Abstract 4877: Clinical Phenotypes and Outcome of 101 LMNA Gene Mutation Carriers
Purpose To analyze the cardiac phenotype and long-term follow-up of dilated cardiolaminopathies. Lamin A/C (LMNA) gene mutations cause a variety of phenotypes. In the cardiologic setting, patients diagnosed with idiopathic dilated cardiomyopathy (DCM) plus atrio-ventricular block (AVB) constitute the majority of reported cases.
Methods This was a longitudinal retrospective observational study conducted in 32 consecutive families in which LMNA gene defects were identified in the probands, sharing DCM phenotype.

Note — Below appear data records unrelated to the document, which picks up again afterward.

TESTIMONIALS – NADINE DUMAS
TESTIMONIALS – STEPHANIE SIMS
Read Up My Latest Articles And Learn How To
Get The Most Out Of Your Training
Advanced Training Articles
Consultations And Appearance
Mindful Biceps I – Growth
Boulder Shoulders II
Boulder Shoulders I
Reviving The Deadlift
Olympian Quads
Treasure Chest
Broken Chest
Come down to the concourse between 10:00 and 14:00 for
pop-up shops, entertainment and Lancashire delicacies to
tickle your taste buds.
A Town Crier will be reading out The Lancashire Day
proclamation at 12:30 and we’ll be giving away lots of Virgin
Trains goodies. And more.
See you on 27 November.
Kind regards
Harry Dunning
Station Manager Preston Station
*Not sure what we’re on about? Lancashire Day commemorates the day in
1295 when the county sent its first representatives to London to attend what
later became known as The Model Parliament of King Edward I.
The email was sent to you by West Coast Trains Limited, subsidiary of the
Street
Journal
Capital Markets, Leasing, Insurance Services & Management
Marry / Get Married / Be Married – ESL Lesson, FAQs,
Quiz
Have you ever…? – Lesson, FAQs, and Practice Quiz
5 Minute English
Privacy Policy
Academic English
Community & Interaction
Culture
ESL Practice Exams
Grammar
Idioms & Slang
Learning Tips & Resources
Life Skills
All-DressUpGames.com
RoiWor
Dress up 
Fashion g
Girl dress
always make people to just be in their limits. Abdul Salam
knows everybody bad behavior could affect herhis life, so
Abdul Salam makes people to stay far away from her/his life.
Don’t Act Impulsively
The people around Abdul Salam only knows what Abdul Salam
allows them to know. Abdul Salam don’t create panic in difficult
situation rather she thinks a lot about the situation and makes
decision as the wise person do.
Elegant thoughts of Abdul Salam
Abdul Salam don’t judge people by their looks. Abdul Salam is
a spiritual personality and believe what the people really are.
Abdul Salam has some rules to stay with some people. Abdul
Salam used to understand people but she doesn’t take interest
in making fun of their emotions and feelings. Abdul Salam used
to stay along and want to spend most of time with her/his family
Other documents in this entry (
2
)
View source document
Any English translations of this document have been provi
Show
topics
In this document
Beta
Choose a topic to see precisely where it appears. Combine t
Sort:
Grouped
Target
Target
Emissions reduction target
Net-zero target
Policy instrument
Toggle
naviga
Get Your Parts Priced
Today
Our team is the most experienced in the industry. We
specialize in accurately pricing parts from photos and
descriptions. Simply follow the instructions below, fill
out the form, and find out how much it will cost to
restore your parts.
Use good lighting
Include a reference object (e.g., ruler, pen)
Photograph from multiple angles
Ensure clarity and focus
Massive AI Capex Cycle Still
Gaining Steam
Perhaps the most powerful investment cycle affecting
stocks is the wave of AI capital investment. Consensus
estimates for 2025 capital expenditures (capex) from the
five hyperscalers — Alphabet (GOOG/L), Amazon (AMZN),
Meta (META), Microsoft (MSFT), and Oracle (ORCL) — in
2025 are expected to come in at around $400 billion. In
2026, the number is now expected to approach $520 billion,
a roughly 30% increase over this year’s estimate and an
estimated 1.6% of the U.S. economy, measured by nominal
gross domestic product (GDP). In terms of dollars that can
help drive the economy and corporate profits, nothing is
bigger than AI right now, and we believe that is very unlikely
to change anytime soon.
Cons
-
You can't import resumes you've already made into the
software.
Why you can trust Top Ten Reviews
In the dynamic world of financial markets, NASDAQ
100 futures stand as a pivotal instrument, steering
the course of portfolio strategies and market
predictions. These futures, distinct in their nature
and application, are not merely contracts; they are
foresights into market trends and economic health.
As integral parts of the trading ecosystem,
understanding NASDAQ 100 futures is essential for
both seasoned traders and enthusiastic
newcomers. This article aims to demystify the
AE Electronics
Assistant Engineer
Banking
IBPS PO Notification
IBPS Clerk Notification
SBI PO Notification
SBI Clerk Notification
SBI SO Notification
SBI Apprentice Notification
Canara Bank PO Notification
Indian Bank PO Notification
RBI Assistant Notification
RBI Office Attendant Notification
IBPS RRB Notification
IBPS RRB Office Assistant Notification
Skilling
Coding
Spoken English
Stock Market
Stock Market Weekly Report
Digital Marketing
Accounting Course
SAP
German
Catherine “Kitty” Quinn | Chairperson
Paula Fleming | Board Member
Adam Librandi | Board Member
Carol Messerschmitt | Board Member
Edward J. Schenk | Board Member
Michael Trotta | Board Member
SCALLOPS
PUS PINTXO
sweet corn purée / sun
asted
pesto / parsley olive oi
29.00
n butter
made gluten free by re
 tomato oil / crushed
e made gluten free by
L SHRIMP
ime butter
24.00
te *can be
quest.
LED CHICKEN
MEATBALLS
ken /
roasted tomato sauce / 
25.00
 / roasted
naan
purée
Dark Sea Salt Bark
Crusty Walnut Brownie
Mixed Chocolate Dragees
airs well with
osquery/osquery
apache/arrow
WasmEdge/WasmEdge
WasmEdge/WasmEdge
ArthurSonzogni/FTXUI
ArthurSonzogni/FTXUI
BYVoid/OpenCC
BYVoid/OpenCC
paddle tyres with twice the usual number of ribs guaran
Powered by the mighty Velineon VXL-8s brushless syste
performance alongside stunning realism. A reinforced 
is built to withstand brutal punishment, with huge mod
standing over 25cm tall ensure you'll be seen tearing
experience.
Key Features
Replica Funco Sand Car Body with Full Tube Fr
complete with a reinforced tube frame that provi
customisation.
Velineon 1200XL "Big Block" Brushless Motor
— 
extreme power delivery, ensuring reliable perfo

Results Of the 171 family members, 101 were carriers of LMNA gene mutations. Sixty-five of 101 (64 %) were phenotypically affected while 36 (36 %) were only genotypically affected, including 5 with preclinical signs. The 65 patients had DCM with AVB (n=44), DCM with Ventricular Tachycardia/Fibrillation (VT/VF) (n=12), DCM with AVB and Emery-Dreifuss Muscle Dystrophy type 2 (EDMD2) (n=6), AVB plus EDMD2 (n=2), magnetic resonance imaging signs of arrhythmogenic right ventricular dysplasia associated with mild left ventricular dilation and VT (n=1). The disease was proven to be familial autosomal dominant (AD) in 23 of the 32 families; likely familial AD (based on pedigree and family history) in 8; and associated with a de novo mutation in 1. During a median follow-up of 57.4 months (interquartile range 26 –115 months) we observed 54 events in 47 DCM patients (7 had a later event excluded from the analysis) whereas no event was observed among the 36 non-affected carriers. The events were related to heart failure (HF) [15 heart transplants, 2 death from end-stage HF] and ventricular arrhythmias [17 sudden cardiac deaths (SCD) and 13 appropriate implantable cardioverter defibrillator (ICD) interventions]. By multivariable analysis, NYHA class III–IV and competitive sport ≥10 years were independent predictors of total events. By a bivariable Cox model, splice site mutations and competitive sport predicted SCD.
Conclusions DCMs caused by LMNA gene defects are highly penetrant, adult-onset, malignant diseases characterized by high rate of HF and life-threatening arrhythmias predicted by NYHA class, competitive sport activity and type of mutation.